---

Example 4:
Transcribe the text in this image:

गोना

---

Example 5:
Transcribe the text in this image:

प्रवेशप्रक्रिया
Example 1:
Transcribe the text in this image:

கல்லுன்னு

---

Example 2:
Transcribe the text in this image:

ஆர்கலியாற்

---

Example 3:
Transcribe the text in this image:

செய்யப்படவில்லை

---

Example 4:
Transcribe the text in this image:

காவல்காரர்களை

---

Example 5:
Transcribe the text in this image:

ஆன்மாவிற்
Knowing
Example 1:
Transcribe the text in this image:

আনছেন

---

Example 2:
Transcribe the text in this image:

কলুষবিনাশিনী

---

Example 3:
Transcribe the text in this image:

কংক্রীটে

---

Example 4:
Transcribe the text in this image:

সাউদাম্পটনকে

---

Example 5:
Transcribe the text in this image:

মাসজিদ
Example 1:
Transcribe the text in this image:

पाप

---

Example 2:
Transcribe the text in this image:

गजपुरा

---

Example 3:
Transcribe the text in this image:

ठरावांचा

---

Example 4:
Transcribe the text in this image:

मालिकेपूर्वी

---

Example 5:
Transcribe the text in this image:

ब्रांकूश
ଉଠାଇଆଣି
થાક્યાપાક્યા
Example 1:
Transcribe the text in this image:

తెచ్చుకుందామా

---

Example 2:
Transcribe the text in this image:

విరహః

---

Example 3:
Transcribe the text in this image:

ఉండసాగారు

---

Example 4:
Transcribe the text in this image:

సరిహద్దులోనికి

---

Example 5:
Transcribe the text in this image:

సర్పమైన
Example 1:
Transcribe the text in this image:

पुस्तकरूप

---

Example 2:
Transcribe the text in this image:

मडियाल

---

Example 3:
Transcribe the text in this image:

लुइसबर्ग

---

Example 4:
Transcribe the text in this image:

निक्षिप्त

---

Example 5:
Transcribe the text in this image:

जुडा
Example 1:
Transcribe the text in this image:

++++++++++++++++++++

*What is needed*
Could you copy out all the material word for word?

*Exercise solution*
---

Example 4:
Transcribe the text in this image:

गोना

---

Example 5:
Transcribe the text in this image:

प्रवेशप्रक्रिया
Example 1:
Transcribe the text in this image:

கல்லுன்னு

---

Example 2:
Transcribe the text in this image:

ஆர்கலியாற்

---

Example 3:
Transcribe the text in this image:

செய்யப்படவில்லை

---

Example 4:
Transcribe the text in this image:

காவல்காரர்களை

---

Example 5:
Transcribe the text in this image:

ஆன்மாவிற்
Knowing
Example 1:
Transcribe the text in this image:

আনছেন

---

Example 2:
Transcribe the text in this image:

কলুষবিনাশিনী

---

Example 3:
Transcribe the text in this image:

কংক্রীটে

---

Example 4:
Transcribe the text in this image:

সাউদাম্পটনকে

---

Example 5:
Transcribe the text in this image:

মাসজিদ
Example 1:
Transcribe the text in this image:

पाप

---

Example 2:
Transcribe the text in this image:

गजपुरा

---

Example 3:
Transcribe the text in this image:

ठरावांचा

---

Example 4:
Transcribe the text in this image:

मालिकेपूर्वी

---

Example 5:
Transcribe the text in this image:

ब्रांकूश
ଉଠାଇଆଣି
થાક્યાપાક્યા
Example 1:
Transcribe the text in this image:

తెచ్చుకుందామా

---

Example 2:
Transcribe the text in this image:

విరహః

---

Example 3:
Transcribe the text in this image:

ఉండసాగారు

---

Example 4:
Transcribe the text in this image:

సరిహద్దులోనికి

---

Example 5:
Transcribe the text in this image:

సర్పమైన
Example 1:
Transcribe the text in this image:

पुस्तकरूप

---

Example 2:
Transcribe the text in this image:

मडियाल

---

Example 3:
Transcribe the text in this image:

लुइसबर्ग

---

Example 4:
Transcribe the text in this image:

निक्षिप्त

---

Example 5:
Transcribe the text in this image:

जुडा
Example 1:
Transcribe the text in this image:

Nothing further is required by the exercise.